The California Food Assistance Program (CFAP) application is another document akin to the SOC 295. Both forms require applicants to provide personal information and details about their household. The CFAP application, like the SOC 295, assesses eligibility based on income and family size, ensuring that assistance is directed to those in need. The collection of demographic data in both applications helps state agencies monitor and improve service delivery.
The Social Security Disability Insurance (SSDI) application also bears similarities to the SOC 295 form. Both documents require individuals to provide comprehensive personal information, including their Social Security number and details about their health status. The SSDI application assesses an individual’s ability to work due to disability, while the SOC 295 focuses on eligibility for in-home supportive services. Both forms play critical roles in ensuring that individuals receive the support they need.
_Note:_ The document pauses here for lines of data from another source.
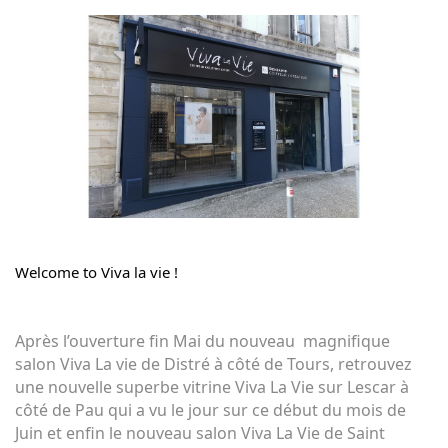
Welcome to 
Viva la vie 
! 
Après l’ouverture fin Mai du nouveau  magnifique 
salon Viva La vie de Distré à côté de Tours, retrouvez 
une nouvelle superbe vitrine Viva La Vie sur Lescar à 
côté de Pau qui a vu le jour sur ce début du mois de 
Juin et enfin le nouveau salon Viva La Vie de Saint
The Temporary Assistance for Needy Families (TANF) application is yet another form that aligns with the SOC 295. Both applications collect personal information and require applicants to disclose their household composition and income. The TANF application focuses on providing financial assistance to families in need, while the SOC 295 facilitates access to in-home support. The common goal of both forms is to alleviate hardship and promote stability for individuals and families.
Lastly, the California State Disability Insurance (SDI) application shares characteristics with the SOC 295. Both forms require personal and household information to determine eligibility for benefits. The SDI application focuses on providing financial support to individuals unable to work due to disability, while the SOC 295 addresses the need for in-home supportive services. Each application serves to ensure that individuals receive appropriate assistance based on their circumstances.
When filling out the California SOC 295 form, keep the following guidelines in mind:
Misconceptions about the California SOC 295 form can lead to confusion for applicants. Here are eight common misunderstandings, along with clarifications for each.
Understanding these misconceptions can help applicants navigate the SOC 295 form more effectively and ensure a smoother application process.
Filling out the California SOC 295 form requires careful attention to detail to ensure a smooth application process for In-Home Supportive Services (IHSS). Here are key takeaways to consider:
Retaining a copy of the completed application is recommended for personal records and future reference.